Task details:
Filter the listing below, keeping every line that holds "Contact".

Stored data:
---

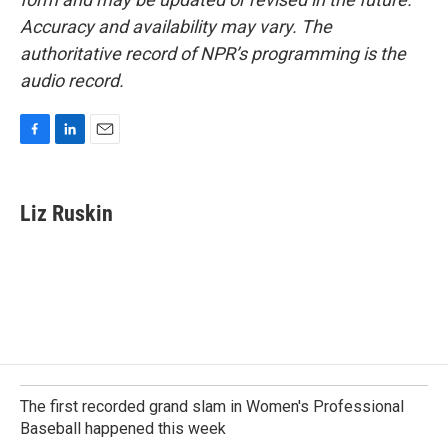
Accuracy and availability may vary. The
authoritative record of NPR’s programming is the
audio record.
F
L
E
a
i
m
c
n
a
e
k
i
Liz Ruskin
b
e
l
o
d
o
I
k
n
The first recorded grand slam in Women's Professional
Baseball happened this week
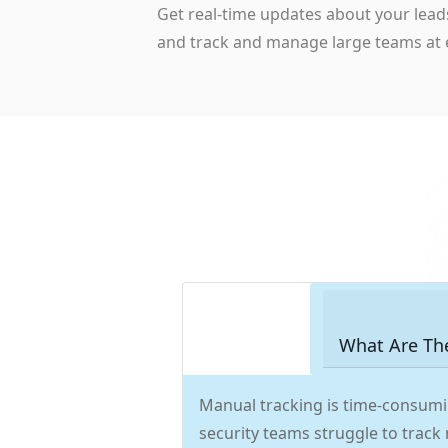
Get real-time updates about your lead
and track and manage large teams at 
What Are Th
Manual tracking is time-consumi
security teams struggle to track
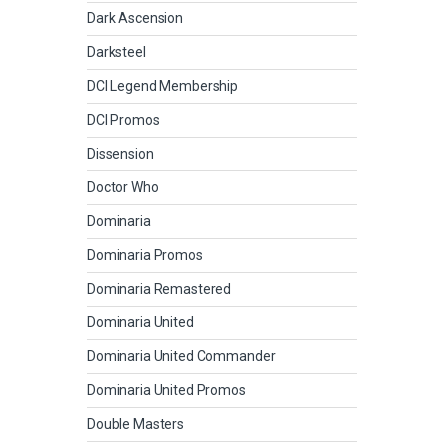
Dark Ascension
Darksteel
DCI Legend Membership
DCI Promos
Dissension
Doctor Who
Dominaria
Dominaria Promos
Dominaria Remastered
Dominaria United
Dominaria United Commander
Dominaria United Promos
Double Masters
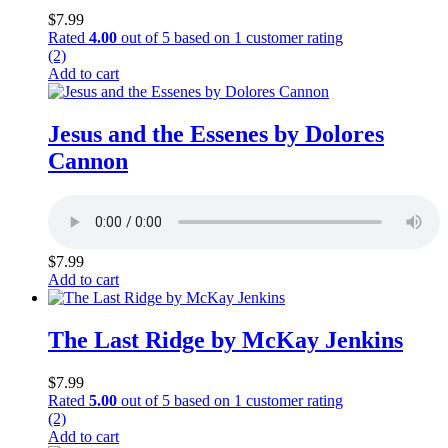
$
7.99
Rated
4.00
out of 5 based on
1
customer rating
(2)
Add to cart
Jesus and the Essenes by Dolores
Cannon
$
7.99
Add to cart
The Last Ridge by McKay Jenkins
$
7.99
Rated
5.00
out of 5 based on
1
customer rating
(2)
Add to cart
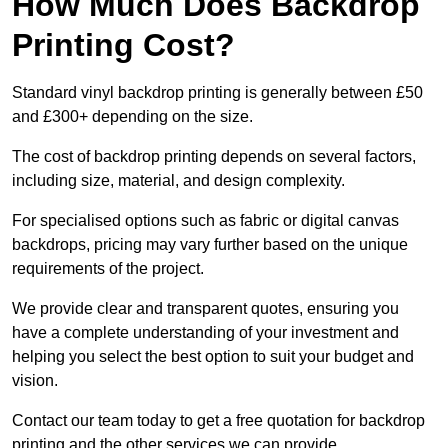
How Much Does Backdrop
Printing Cost?
Standard vinyl backdrop printing is generally between £50
and £300+ depending on the size.
The cost of backdrop printing depends on several factors,
including size, material, and design complexity.
For specialised options such as fabric or digital canvas
backdrops, pricing may vary further based on the unique
requirements of the project.
We provide clear and transparent quotes, ensuring you
have a complete understanding of your investment and
helping you select the best option to suit your budget and
vision.
Contact our team today to get a free quotation for backdrop
printing and the other services we can provide.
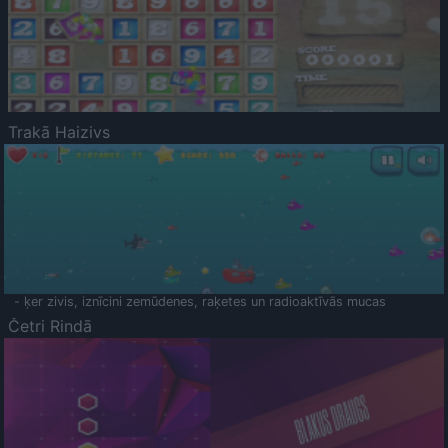
Trakā Haizivs
- ķer zivis, iznīcini zemūdenes, raķetes un radioaktīvās mucas
Četri Rindā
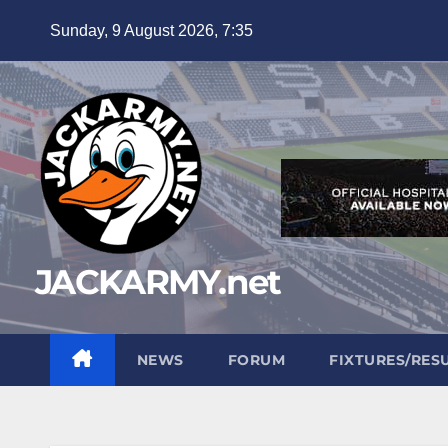
Skip
Sunday, 9 August 2026, 7:35
to
content
JACKARMY.net
NEWS
FORUM
FIXTURES/RES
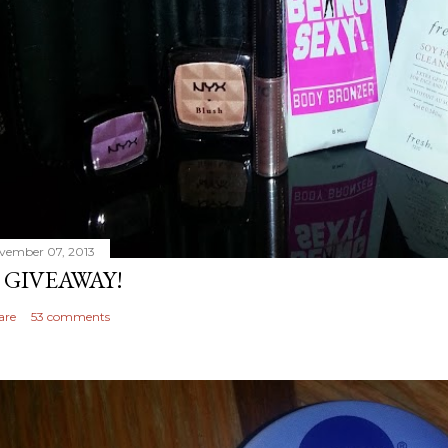
vember 07, 2013
 GIVEAWAY!
are
53 comments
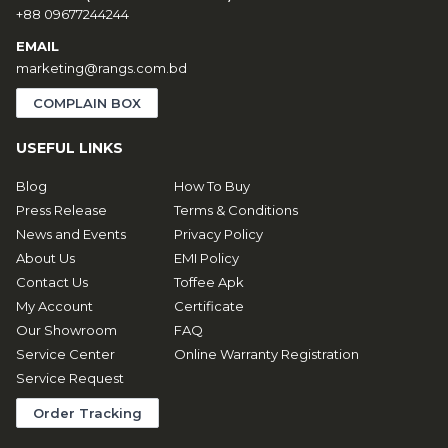
+88 09677244244
EMAIL
marketing@rangs.com.bd
COMPLAIN BOX
USEFUL LINKS
Blog
How To Buy
Press Release
Terms & Conditions
News and Events
Privacy Policy
About Us
EMI Policy
Contact Us
Toffee Apk
My Account
Certificate
Our Showroom
FAQ
Service Center
Online Warranty Registration
Service Request
Order Tracking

---

Answer space:
Contact our team today to get a free quotation for backdrop
Contact Us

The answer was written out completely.